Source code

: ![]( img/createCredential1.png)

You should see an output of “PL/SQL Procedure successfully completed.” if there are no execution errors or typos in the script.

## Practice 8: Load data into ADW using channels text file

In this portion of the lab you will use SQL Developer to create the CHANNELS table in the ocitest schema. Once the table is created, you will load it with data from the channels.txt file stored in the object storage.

__________

__WORK REQUEST__
Please rewrite the data above with "ocitest" swapped for "admin", leaving everything else unchanged.

__REPLY__
Source code

: ![]( img/createCredential1.png)

You should see an output of “PL/SQL Procedure successfully completed.” if there are no execution errors or typos in the script.

## Practice 8: Load data into ADW using channels text file

In this portion of the lab you will use SQL Developer to create the CHANNELS table in the admin schema. Once the table is created, you will load it with data from the channels.txt file stored in the object storage.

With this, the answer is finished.